(Publicado el El Mundo de León, el 30/10/2011).
Pasado mañana cambia el mundo, tal como sucede todos los años. Se celebra la antigua festividad de la cosecha, el final del ciclo del buen tiempo y el inicio del imperio de las sombras (que ahora "conmemoramos" con el cambio horario), el umbral cíclico en que se diluyen las fronteras entre vivos y muertos, ritualizado desde épocas remotas hasta todos-los-santos católicos o la noche anglosajona de Halloween. La jornada que se dedica a los difuntos.
Los celtíberos disponían los cadáveres de sus muertos a la voracidad de los buitres, encargados de elevar sus almas con vuelo majestuoso hacia los cielos bajo los que habitaron. Los tibetanos aún hacen algo parecido. Otros pueblos dan tierra a sus fallecidos esperando que les sea ligera: sit tibi terra levis, pregonan aún muchos epitafios romanos. Y muchos otros entregan sus ancestros al fuego para que el humo escale las alturas en que sitúan un mundo más propicio y mirífico. En la India arrojan cuerpos y cenizas a las aguas sagradas, para que durante su descomposición se fundan con el río sin orillas en que acaba muriendo la propia y majestuosa fluencia que los acoge. Jorge Manrique ya sabía de ello. Los antiguos creían en un río diferente, sumergido en las entrañas de la tierra, más allá de cuyos márgenes el olvido se adueñaba de todo, aunque para alcanzarlo debieran pagar al memorioso remero que los transportaba. De allí sólo retornan los dioses y los héroes, salvo que sea la literatura quien los lleve, como a Ulises, o a Dante.

+===+

■ Aplica lo leído ■
a. Actualiza un pasaje del extracto sobre el día de difuntos: empieza en las palabras "Pasado mañana cambia", termina tras "a los difuntos." y cambia "cosecha" por "siega".
b. Según el extracto sobre el día de difuntos, ¿a qué aves entregaban los celtíberos los cadáveres de sus muertos?
Las filas no hacen falta para este trabajo.

■ Datos en bruto ■
+===+

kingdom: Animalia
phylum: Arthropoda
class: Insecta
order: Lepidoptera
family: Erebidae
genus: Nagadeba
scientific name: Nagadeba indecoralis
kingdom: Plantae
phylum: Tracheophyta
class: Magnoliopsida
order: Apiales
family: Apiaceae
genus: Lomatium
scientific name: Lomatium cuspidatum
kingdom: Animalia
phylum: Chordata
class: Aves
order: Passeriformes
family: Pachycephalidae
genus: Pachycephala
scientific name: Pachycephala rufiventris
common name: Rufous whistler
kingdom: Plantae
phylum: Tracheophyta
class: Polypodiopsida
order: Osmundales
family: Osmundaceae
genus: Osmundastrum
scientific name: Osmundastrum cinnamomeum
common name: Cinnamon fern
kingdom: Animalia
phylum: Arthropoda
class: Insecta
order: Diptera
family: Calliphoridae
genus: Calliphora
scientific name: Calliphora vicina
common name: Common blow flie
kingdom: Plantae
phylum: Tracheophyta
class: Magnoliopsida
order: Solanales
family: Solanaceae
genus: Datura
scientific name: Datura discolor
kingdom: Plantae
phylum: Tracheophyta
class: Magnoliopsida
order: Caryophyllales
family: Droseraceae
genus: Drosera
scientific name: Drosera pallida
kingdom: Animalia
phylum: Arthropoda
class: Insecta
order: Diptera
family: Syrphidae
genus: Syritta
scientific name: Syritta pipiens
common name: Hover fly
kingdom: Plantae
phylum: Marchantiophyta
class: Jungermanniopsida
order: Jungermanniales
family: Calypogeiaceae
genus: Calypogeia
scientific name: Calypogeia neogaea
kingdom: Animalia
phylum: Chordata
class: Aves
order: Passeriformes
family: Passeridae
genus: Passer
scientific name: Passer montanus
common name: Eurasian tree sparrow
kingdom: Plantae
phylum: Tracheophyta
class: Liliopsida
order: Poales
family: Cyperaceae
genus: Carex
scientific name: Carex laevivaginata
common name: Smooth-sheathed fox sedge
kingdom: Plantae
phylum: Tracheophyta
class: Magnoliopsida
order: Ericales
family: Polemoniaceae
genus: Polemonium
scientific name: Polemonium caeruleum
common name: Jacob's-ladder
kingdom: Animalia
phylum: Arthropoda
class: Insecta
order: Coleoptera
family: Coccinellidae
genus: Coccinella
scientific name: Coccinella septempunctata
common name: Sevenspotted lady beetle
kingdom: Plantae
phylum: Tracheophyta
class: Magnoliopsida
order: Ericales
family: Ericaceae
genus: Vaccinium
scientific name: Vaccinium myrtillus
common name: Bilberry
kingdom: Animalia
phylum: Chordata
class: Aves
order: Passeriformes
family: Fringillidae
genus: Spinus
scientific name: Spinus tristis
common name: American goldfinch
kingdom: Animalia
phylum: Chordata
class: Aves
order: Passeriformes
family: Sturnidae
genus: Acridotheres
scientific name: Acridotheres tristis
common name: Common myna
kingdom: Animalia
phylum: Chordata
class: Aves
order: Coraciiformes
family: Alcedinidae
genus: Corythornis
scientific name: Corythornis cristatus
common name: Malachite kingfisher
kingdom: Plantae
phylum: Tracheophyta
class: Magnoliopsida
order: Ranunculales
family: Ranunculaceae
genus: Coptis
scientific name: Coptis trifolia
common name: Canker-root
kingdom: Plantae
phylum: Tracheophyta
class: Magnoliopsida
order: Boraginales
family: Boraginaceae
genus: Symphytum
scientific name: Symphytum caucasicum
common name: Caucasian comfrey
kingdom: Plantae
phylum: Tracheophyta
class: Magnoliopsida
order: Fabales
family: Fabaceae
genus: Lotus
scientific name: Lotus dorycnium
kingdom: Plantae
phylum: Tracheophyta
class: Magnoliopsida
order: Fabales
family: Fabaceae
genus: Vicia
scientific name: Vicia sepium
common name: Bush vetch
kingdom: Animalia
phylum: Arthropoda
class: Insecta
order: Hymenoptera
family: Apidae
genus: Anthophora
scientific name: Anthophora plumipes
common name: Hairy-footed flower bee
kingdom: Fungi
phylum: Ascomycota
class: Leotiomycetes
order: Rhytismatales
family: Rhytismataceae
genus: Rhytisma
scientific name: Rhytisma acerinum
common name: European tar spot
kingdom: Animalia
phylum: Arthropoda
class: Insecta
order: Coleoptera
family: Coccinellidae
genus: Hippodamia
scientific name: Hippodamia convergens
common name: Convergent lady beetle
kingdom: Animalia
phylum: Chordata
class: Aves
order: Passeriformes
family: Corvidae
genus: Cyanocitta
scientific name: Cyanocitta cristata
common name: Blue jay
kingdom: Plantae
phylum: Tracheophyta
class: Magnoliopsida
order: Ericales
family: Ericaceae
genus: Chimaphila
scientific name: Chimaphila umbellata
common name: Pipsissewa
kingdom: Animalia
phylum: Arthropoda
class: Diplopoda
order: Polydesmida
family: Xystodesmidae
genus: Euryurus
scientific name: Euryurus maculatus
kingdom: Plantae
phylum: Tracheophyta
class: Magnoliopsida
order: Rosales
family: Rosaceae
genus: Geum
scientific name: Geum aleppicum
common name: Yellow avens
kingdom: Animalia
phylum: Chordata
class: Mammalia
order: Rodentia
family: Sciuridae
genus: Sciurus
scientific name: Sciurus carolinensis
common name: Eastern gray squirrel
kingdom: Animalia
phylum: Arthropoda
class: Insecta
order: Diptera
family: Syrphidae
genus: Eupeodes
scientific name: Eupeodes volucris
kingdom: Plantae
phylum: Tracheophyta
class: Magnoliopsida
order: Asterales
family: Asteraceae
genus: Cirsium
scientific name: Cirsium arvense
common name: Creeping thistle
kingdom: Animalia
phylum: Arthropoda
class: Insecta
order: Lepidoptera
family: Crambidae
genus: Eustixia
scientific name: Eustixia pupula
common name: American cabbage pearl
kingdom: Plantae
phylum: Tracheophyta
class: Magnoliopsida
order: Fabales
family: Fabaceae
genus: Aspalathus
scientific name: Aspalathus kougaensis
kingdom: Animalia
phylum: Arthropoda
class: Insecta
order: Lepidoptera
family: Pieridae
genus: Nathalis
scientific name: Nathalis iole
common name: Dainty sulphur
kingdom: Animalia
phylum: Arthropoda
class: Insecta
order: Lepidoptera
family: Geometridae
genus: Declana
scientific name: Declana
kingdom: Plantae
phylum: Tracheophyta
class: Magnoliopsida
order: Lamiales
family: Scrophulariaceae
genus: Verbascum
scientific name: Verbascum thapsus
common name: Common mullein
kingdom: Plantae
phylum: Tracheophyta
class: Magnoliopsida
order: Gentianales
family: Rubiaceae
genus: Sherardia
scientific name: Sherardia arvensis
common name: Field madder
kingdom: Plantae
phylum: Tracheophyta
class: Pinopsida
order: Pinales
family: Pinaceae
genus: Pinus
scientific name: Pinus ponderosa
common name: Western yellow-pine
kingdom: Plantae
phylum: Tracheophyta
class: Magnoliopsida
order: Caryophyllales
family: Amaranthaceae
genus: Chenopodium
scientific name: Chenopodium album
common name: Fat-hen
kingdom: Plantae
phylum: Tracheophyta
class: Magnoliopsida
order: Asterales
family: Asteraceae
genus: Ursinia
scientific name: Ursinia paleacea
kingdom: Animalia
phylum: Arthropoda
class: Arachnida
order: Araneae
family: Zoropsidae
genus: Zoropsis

+===+

■ Respuestas por número ■
a.
Pasado mañana cambia el mundo, tal como sucede todos los años. Se celebra la antigua festividad de la siega, el final del ciclo del buen tiempo y el inicio del imperio de las sombras (que ahora "conmemoramos" con el cambio horario), el umbral cíclico en que se diluyen las fronteras entre vivos y muertos, ritualizado desde épocas remotas hasta todos-los-santos católicos o la noche anglosajona de Halloween. La jornada que se dedica a los difuntos.

b. A los buitres.